CD25high T CELLS WITH A PROLONGED SURVIVAL INHIBIT DEVELOPMENT OF DIABETES

The goal of this study is to examine a novel hypothesis that the progression of diabetes is partially due to the weakened survival of CD25(high) T cells, and prolonging survival of CD25(high) T cells inhibits the development of diabetes. Since CD28 co-stimulation is essential for the survival of CD4+CD25(high) T cells, we determined whether CD28-upregulated translationally controlled tumor protein (TCTP) prolongs the survival of CD4+CD25(high) regulatory T cells (Tregs) by a transgenic approach. The TCTP transgene prevents Tregs from undergoing apoptosis induced by interleukin-2 withdrawal-, dexamethasone-, cyclophosphamide-, and anti-Fas treatment in vitro.

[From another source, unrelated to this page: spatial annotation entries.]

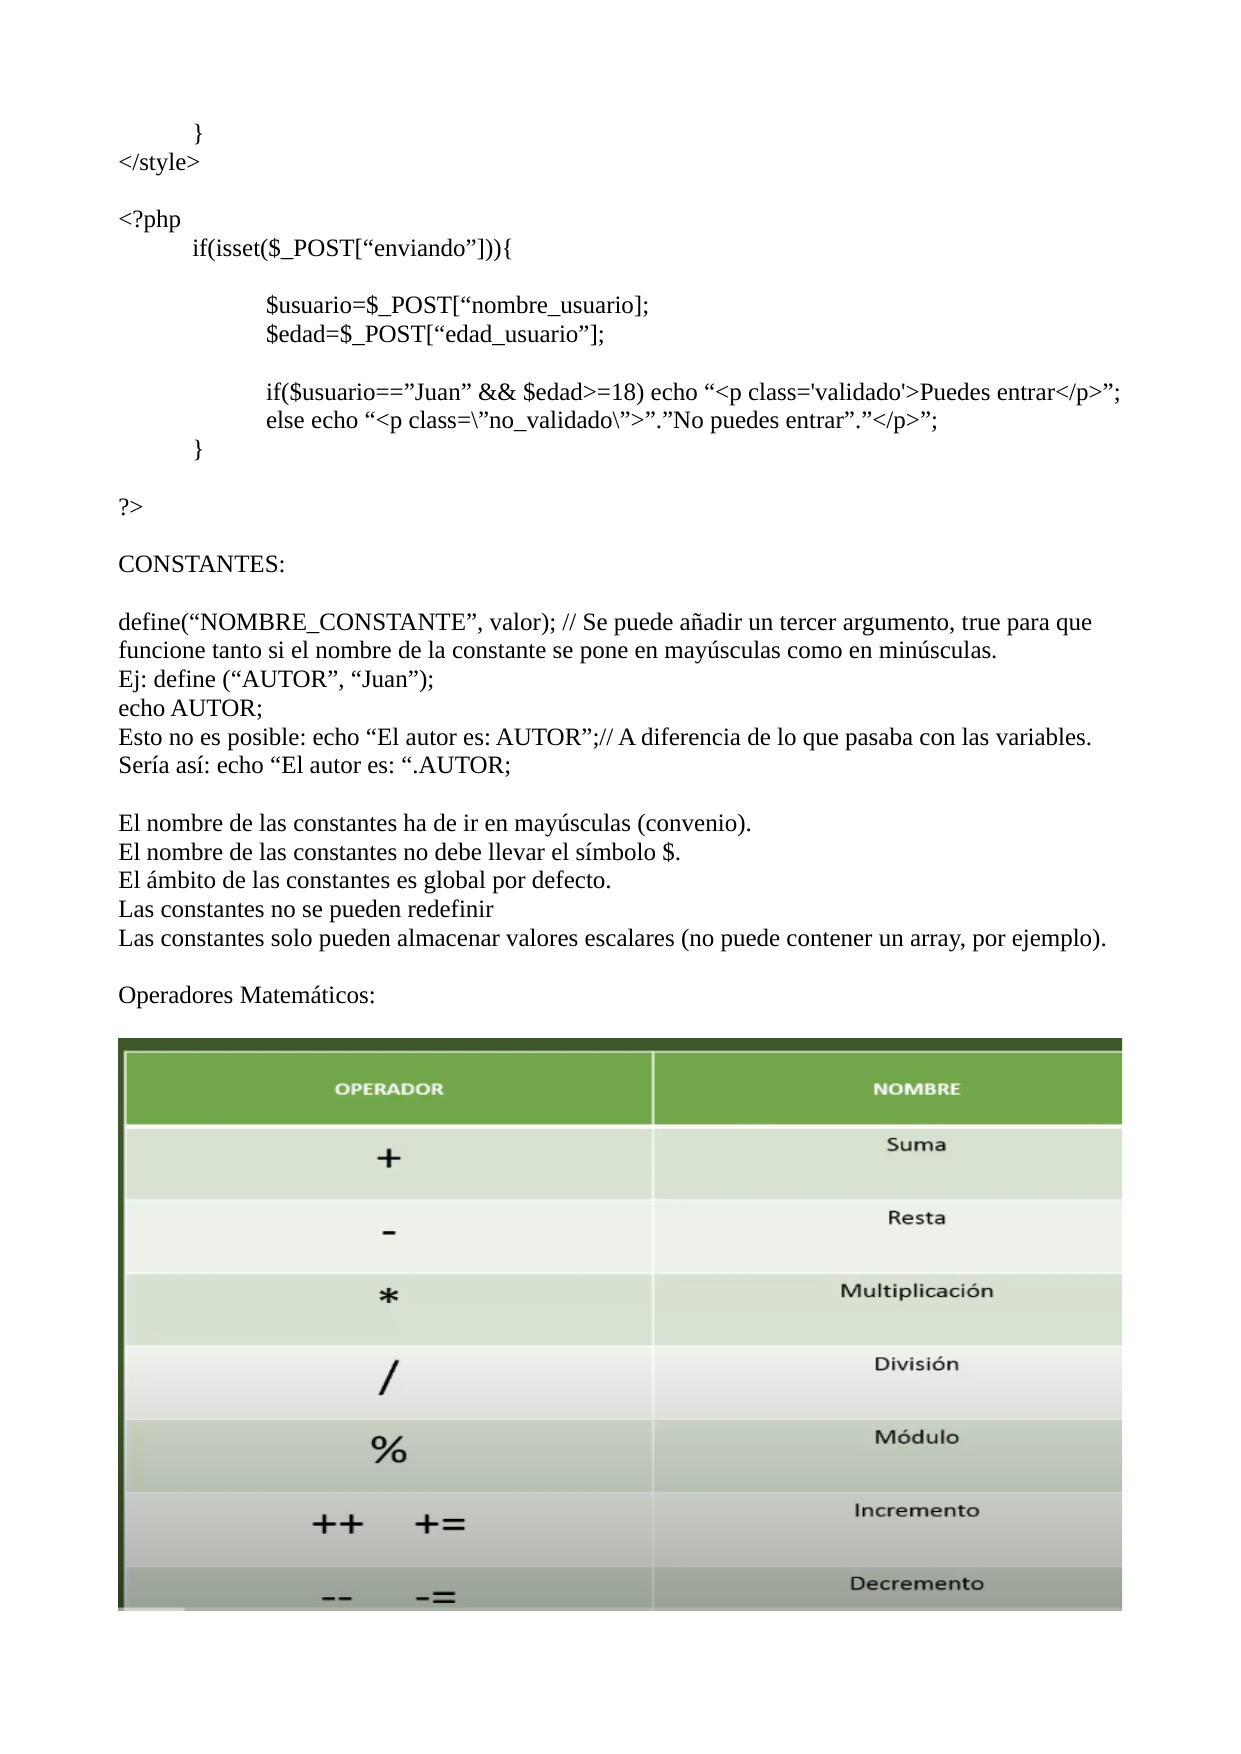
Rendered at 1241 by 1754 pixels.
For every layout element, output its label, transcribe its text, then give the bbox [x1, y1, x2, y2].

text ?> [118, 492, 1122, 521]
text $usuario=$_POST[“nombre_usuario]; [118, 291, 1122, 319]
text El nombre de las constantes ha de ir en mayúsculas (convenio). [118, 808, 1122, 837]
text Ej: define (“AUTOR”, “Juan”); [118, 664, 1122, 693]
text Esto no es posible: echo “El autor es: AUTOR”;// A diferencia de lo que pasaba con las variables. [118, 722, 1122, 751]
picture [118, 1038, 1123, 1611]
text El ámbito de las constantes es global por defecto. [118, 866, 1122, 894]
text if($usuario==”Juan” && $edad>=18) echo “<p class='validado'>Puedes entrar</p>”; [118, 377, 1122, 406]
text El nombre de las constantes no debe llevar el símbolo $. [118, 837, 1122, 866]
text Sería así: echo “El autor es: “.AUTOR; [118, 751, 1122, 779]
text Las constantes no se pueden redefinir [118, 894, 1122, 923]
text define(“NOMBRE_CONSTANTE”, valor); // Se puede añadir un tercer argumento, true para que funcione tanto si el nombre de la constante se pone en mayúsculas como en minúsculas. [118, 607, 1122, 664]
text <?php [118, 204, 1122, 233]
text echo AUTOR; [118, 693, 1122, 722]
text if(isset($_POST[“enviando”])){ [118, 233, 1122, 262]
text } [118, 434, 1122, 463]
text Operadores Matemáticos: [118, 981, 1122, 1009]
text CONSTANTES: [118, 549, 1122, 578]
text $edad=$_POST[“edad_usuario”]; [118, 319, 1122, 348]
text Las constantes solo pueden almacenar valores escalares (no puede contener un array, por ejemplo). [118, 923, 1122, 952]
text } [118, 118, 1122, 147]
text else echo “<p class=\”no_validado\”>”.”No puedes entrar”.”</p>”; [118, 406, 1122, 434]
text </style> [118, 147, 1122, 176]
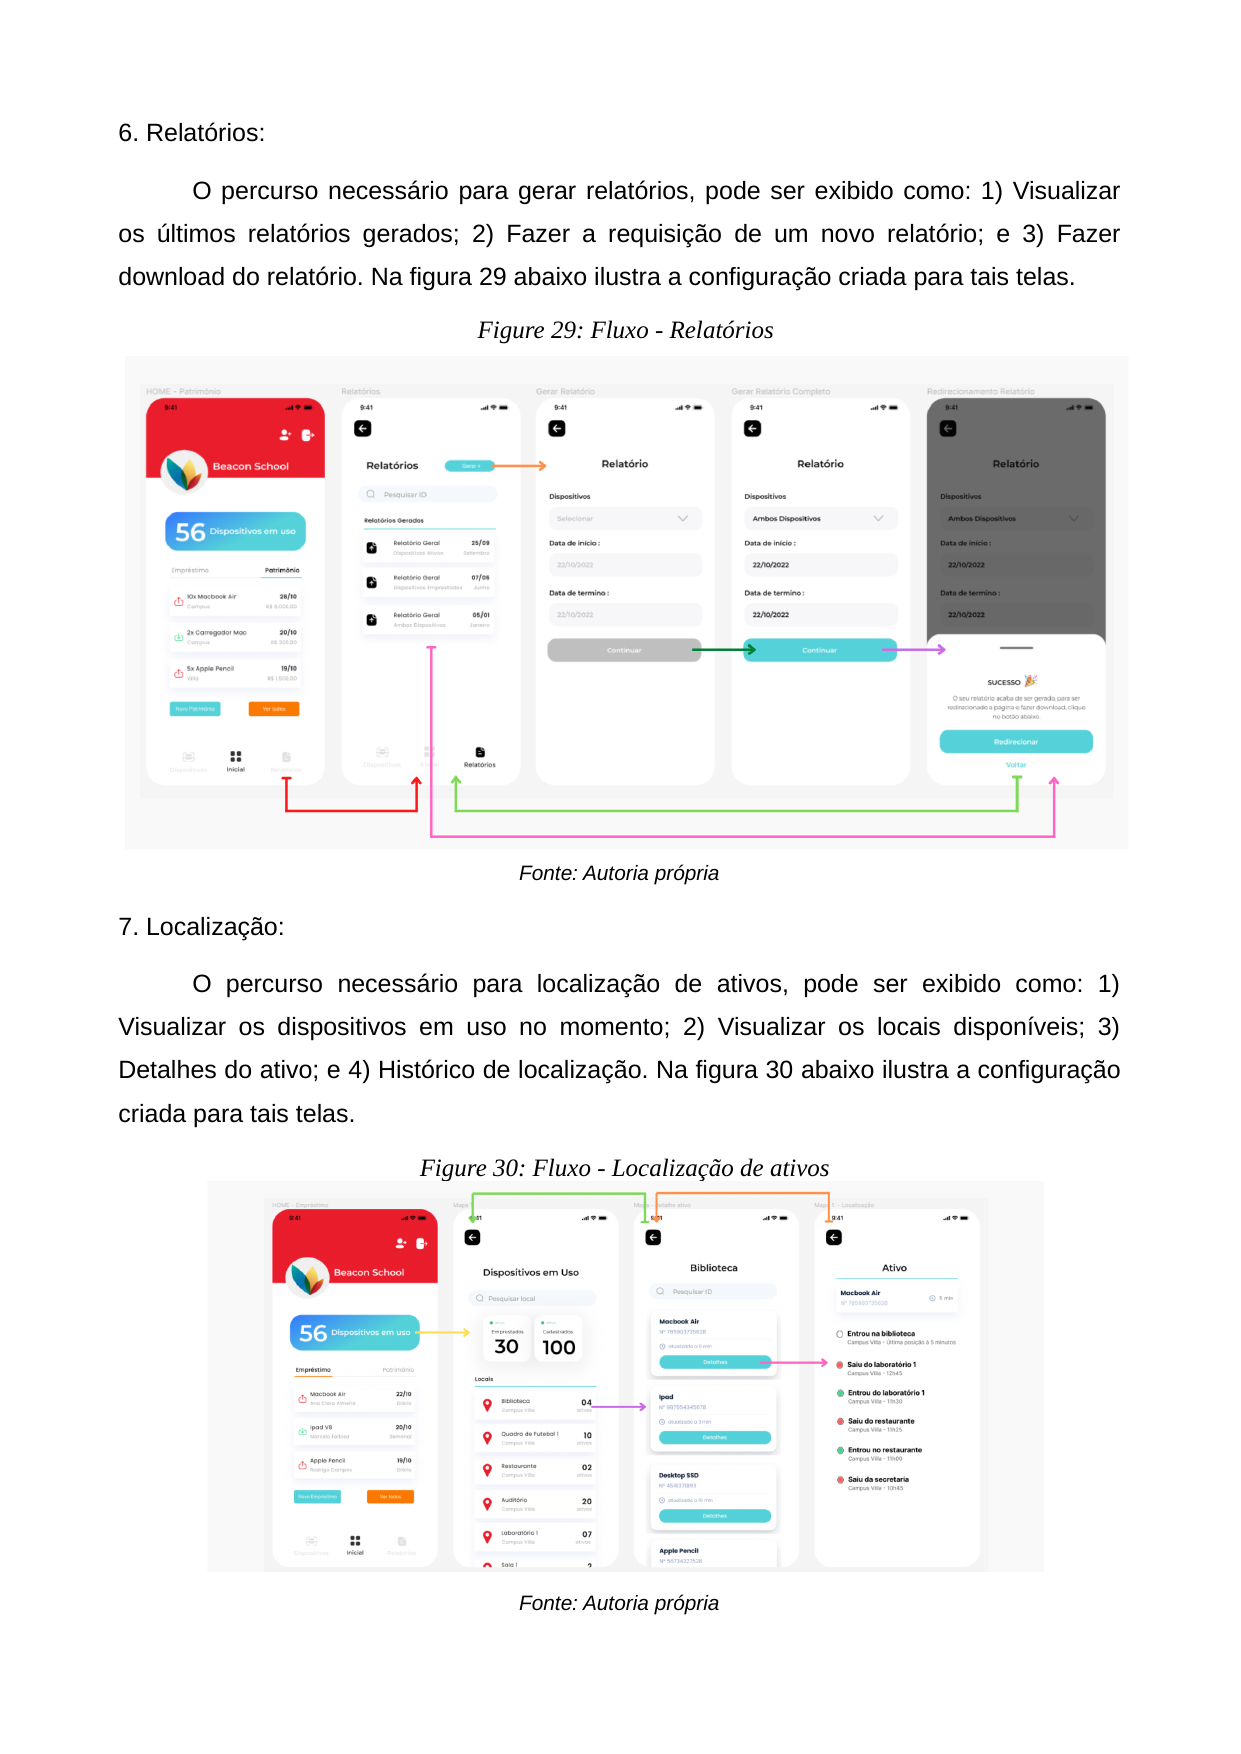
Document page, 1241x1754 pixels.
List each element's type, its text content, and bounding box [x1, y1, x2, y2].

text 7. Localização: [118, 912, 1122, 940]
picture [207, 1181, 1045, 1572]
text [125, 303, 1129, 316]
text O percurso necessário para localização de ativos, pode ser exibido como: 1) Visualizar os dispositivos em uso no momento; 2) Visualizar os locais disponíveis; 3) Detalhes do ativo; e 4) Histórico de localização. Na figura 30 abaixo ilustra a configuração criada para tais telas. [118, 969, 1122, 1127]
text [207, 1572, 1044, 1579]
text Figure 30: Fluxo - Localização de ativos [207, 1153, 1044, 1181]
text [207, 1141, 1044, 1153]
text O percurso necessário para gerar relatórios, pode ser exibido como: 1) Visualizar os últimos relatórios gerados; 2) Fazer a requisição de um novo relatório; e 3) Fazer download do relatório. Na figura 29 abaixo ilustra a configuração criada para tais telas. [118, 176, 1122, 291]
text Fonte: Autoria própria [118, 320, 1129, 885]
text Figure 29: Fluxo - Relatórios [125, 316, 1129, 344]
text Fonte: Autoria própria [118, 1156, 1122, 1615]
picture [124, 356, 1129, 849]
text 6. Relatórios: [118, 118, 1122, 147]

In addition, transgenic Tregs express higher levels of FOXP3 than wild-type counterparts and maintain suppressive activity, suggesting that TCTP promotes Tregs escape from thymic negative selection, and that prolonged survival does not attenuate Treg suppression. Moreover, TCTP transgenic Tregs inhibit the development of autoimmune diabetes due to increased survival of suppressive Tregs and decreased expression of pancreatic TNF-alpha. Promoting the survival of CD25(high) T cells leads to prolonged survival of Tregs but not activated CD25+ non-Treg T cells. Thus, we propose a new model of "two phase survival" for Tregs. Our results suggest that modulation of Treg survival can be developed as a new therapy for autoimmune diseases.